◆ Written problem:
Locate each line in the rows below that contains the string "start", and copy those lines.

══ Given data ══

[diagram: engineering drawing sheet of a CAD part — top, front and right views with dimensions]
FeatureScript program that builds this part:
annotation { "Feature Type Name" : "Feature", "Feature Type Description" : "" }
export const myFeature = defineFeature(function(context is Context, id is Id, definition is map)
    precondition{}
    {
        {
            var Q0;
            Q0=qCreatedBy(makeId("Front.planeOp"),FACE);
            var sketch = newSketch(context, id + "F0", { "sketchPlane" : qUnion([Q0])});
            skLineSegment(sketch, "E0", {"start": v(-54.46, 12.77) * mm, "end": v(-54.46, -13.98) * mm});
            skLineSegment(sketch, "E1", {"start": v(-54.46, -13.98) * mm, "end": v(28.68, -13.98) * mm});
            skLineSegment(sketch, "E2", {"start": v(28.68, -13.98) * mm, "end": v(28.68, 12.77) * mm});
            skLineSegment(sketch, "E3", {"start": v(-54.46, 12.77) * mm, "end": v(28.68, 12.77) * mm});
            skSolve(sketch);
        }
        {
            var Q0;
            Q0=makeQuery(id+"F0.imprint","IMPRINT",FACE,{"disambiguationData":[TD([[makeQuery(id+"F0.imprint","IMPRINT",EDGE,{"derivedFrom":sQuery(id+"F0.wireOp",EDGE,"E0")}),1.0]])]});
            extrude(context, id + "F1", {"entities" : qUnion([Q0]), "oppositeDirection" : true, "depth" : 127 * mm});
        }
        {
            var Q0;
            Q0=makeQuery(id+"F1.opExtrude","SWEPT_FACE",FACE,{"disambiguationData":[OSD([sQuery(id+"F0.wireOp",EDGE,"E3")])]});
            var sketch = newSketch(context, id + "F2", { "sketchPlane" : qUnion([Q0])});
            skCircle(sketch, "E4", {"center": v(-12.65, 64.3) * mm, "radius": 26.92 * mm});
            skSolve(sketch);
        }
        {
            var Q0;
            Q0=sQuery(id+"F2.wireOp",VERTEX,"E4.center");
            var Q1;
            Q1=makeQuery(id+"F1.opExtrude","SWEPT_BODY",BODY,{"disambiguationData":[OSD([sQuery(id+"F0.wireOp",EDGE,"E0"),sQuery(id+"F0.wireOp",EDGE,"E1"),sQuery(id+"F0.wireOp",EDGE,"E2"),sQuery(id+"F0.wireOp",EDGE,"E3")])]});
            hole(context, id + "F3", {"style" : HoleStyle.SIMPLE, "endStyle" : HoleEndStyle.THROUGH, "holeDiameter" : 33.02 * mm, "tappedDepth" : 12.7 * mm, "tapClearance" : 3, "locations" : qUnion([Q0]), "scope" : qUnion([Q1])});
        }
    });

═══

◆ Exercise output:
            skLineSegment(sketch, "E0", {"start": v(-54.46, 12.77) * mm, "end": v(-54.46, -13.98) * mm});
            skLineSegment(sketch, "E1", {"start": v(-54.46, -13.98) * mm, "end": v(28.68, -13.98) * mm});
            skLineSegment(sketch, "E2", {"start": v(28.68, -13.98) * mm, "end": v(28.68, 12.77) * mm});
            skLineSegment(sketch, "E3", {"start": v(-54.46, 12.77) * mm, "end": v(28.68, 12.77) * mm});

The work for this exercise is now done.